[[ DATA EXTRACT, beginning ]]
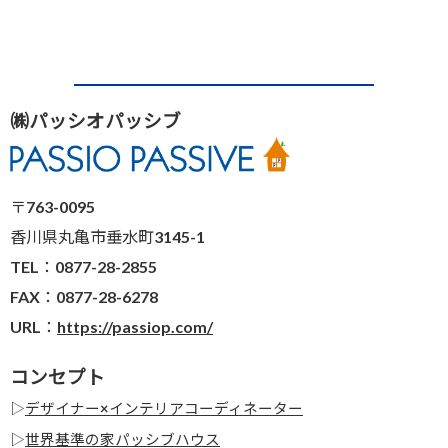
㈱パッシオパッシブ
〒763-0095
香川県丸亀市垂水町3145-1
TEL：0877-28-2855
FAX：0877-28-6278
URL：
https://passiop.com/
コンセプト
▷
デザイナー×インテリアコーディネーター
▷
世界基準の家パッシブハウス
[[ DATA EXTRACT, end ]]
Keep the pictures out while you retype all of the data above exactly as it appears.

:: ANSWER TO THE PROBLEM ::
㈱パッシオパッシブ
〒763-0095
香川県丸亀市垂水町3145-1
TEL：0877-28-2855
FAX：0877-28-6278
URL：
https://passiop.com/
コンセプト
▷
デザイナー×インテリアコーディネーター
▷
世界基準の家パッシブハウス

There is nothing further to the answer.